Scenografia varia e desolata. Alcune lanterne, un microfono, una poltrona e un tavolino. Un vecchio telefono è appeso al soffitto. E più in là uno spazio che simula un camerino.
È La terra desolata, in scena al Teatro Oscar di Milano dal 12 al 16 febbraio 2014, prodotto da PACTA dei Teatri, regia e interpretazione di Anning Raimondi sulla traduzione di Roberto Sanesi. Lo spettacolo è inserito nel Programma Autunno Americano organizzato dal Comune di Milano quale omaggio all’arte statunitense.
La rappresentazione è parte della rassegna Progetto Cocktail Eliot, una serie di quattro spettacoli in omaggio a Thomas Stearns Eliot: aperta da Eliot 4 quartetti, prosegue con La terra desolata, al diciannovesimo anno di repliche, seguita da Cocktail party per fine con lo spettacolo concerto CATS e altri gatti pratici… dei Navigli!
T. S. Eliot, nato nel Missouri nel 1888, trasferitosi a Londra e naturalizzato britannico, è uno dei più grandi drammaturghi moderni. Nobel per la letteratura nel 1948, fece inoltre parte del cosiddetto modernismo, movimento trasversale alle arti e sviluppatosi fra il 1912 e la seconda guerra mondiale. Tra le sue più note opere vi sono Il canto d'amore di J. Alfred Prufrock, La terra desolata, Gli uomini vuoti, Quattro quartetti, Assassinio nella cattedrale e The Cocktail Party.

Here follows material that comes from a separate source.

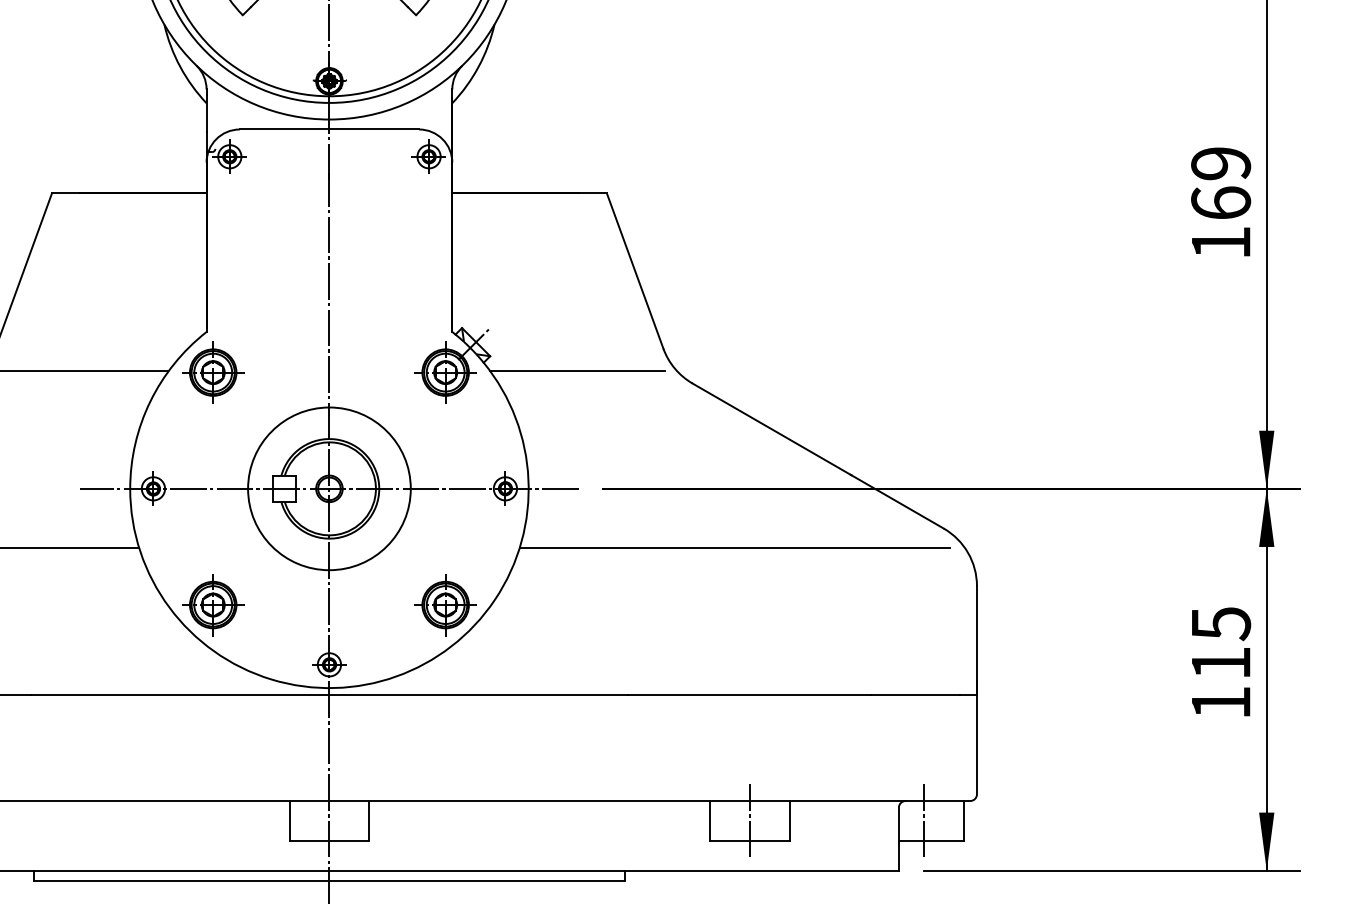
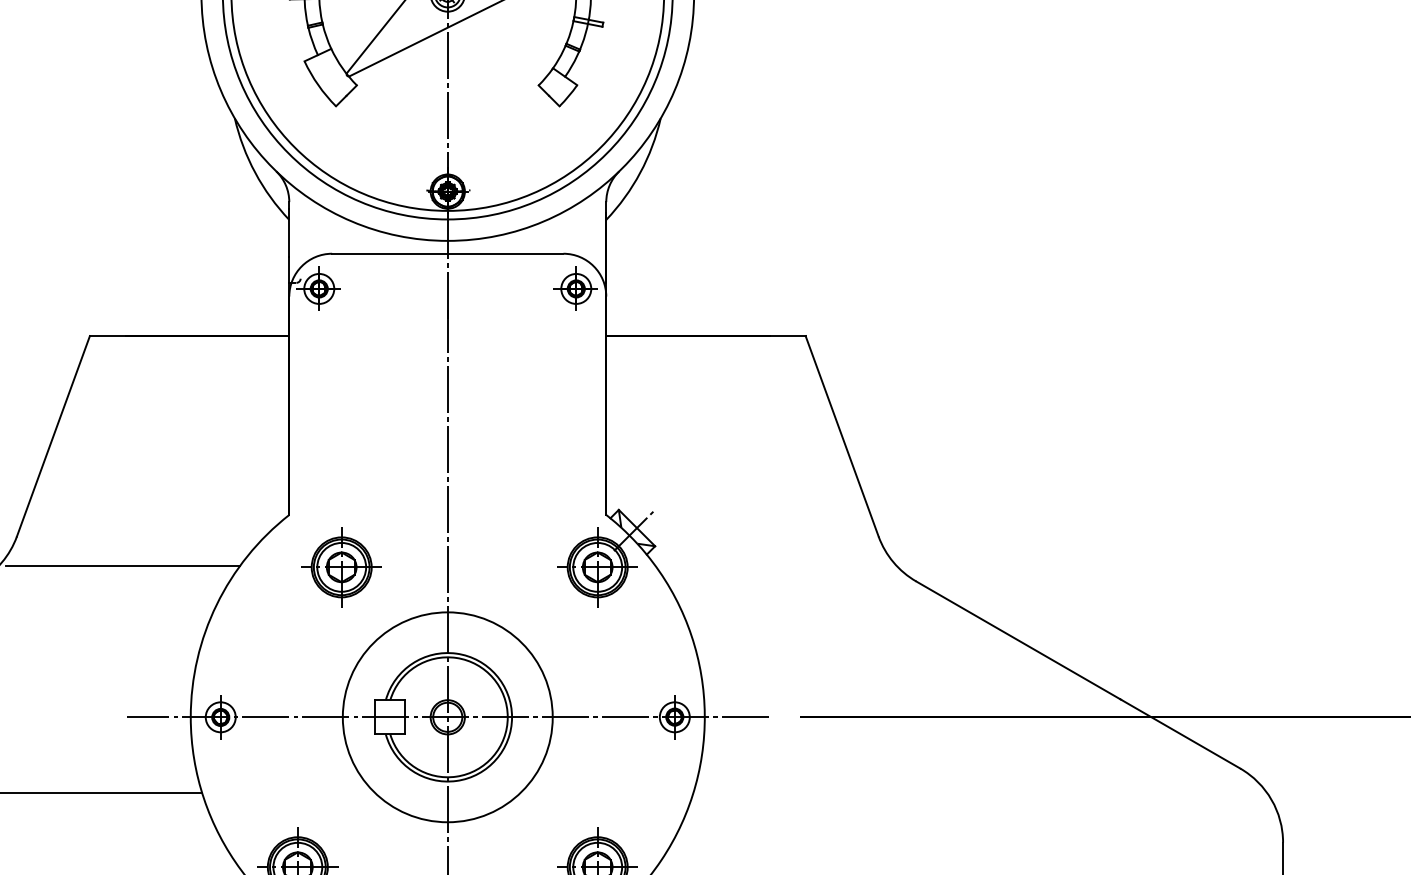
line: (577, 371) -> (767, 565), removed
part: (213, 372) -> (342, 567), moved
line: (734, 547) -> (970, 792), removed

La terra desolata fu composta da Eliot nel 1922 con l’aiuto dell’amico poeta Ezra Pound il quale suggerì i tagli da apportare per la sintesi finale. Divisa in cinque atti, si rifà ai poemi medievali riprendendo il tema del Graal ed è, inoltre, arricchita da molte citazioni di autori quali Dante, Baudelaire, Ovidio, Sofocle, Petronio, Wagner, Jessie Weston e si propone come una dissertazione totale sulla condizione moderna dell’uomo e sulla sterilità rispetto al passato, provocando un senso di spaesamento e shock allo spettatore.

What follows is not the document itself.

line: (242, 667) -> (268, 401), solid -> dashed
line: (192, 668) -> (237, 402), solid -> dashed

Rivolto a un pubblico di nicchia, tra appassionati di Eliot, studenti e alcuni spettatori inglesi, l’interpretazione di Anning Raimondi è eccezionale, vivendo completamente la parte. A chiusura dello spettacolo, come per un parallelismo tra le note di Eliot a chiusura del poema, la stessa Raimondi spiega la rappresentazione e si apre alle domande del pubblico: “Avevo bisogno di scoprire un linguaggio più elevato, in contrasto con l’abitudine teatrale di abbassare il registro per rendere le opere più fruibili ed è così che mi sono avvicinata a questo testo. Ho scoperto un linguaggio che è alchimia, a metà fra umano e divino, pescando tra mito e tragedia greca. E dopo tanti anni in scena, a ogni replica, ho ancora il piacere di riscoprire qualcosa di nuovo. La frammentarietà dell’opera, l’uso del correlativo oggettivo di Eliot, la trama di fondo non evidente ma che emerge per associazioni, in qualche maniera stupiscono o shockano sempre. In tutti questi anni non mi stufo mai e penso che lo inscenerò sempre!”